*Exercise requirements*.
Lines of the data that contain the word "wordlist" are the ones to copy.

(Plain-text document sources)
::::

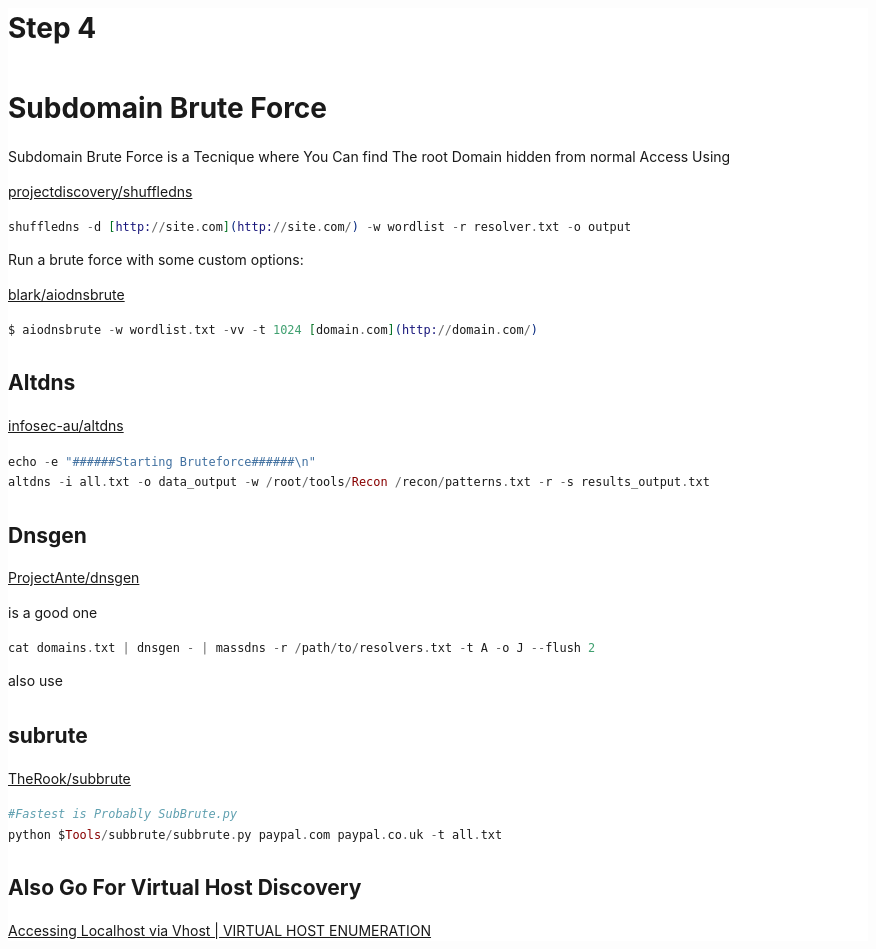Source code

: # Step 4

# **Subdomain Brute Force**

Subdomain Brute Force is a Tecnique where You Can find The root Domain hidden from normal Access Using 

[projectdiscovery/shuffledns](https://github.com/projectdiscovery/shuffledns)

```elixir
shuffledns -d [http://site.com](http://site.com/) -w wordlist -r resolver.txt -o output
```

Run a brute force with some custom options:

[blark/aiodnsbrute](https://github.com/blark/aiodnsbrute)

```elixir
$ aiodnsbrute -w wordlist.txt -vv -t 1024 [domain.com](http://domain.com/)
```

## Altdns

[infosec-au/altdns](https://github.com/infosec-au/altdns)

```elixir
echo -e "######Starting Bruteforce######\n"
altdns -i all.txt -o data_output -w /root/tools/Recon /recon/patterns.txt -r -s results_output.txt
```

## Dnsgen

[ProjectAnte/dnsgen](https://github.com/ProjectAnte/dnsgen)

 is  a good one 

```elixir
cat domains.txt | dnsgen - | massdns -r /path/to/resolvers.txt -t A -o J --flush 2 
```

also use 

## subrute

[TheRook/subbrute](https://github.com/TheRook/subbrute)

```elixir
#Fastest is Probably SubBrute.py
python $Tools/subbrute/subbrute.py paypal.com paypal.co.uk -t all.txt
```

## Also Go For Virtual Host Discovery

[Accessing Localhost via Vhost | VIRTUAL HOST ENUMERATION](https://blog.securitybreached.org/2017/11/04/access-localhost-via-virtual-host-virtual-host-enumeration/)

::::

*Solution to this task*.
shuffledns -d [http://site.com](http://site.com/) -w wordlist -r resolver.txt -o output
$ aiodnsbrute -w wordlist.txt -vv -t 1024 [domain.com](http://domain.com/)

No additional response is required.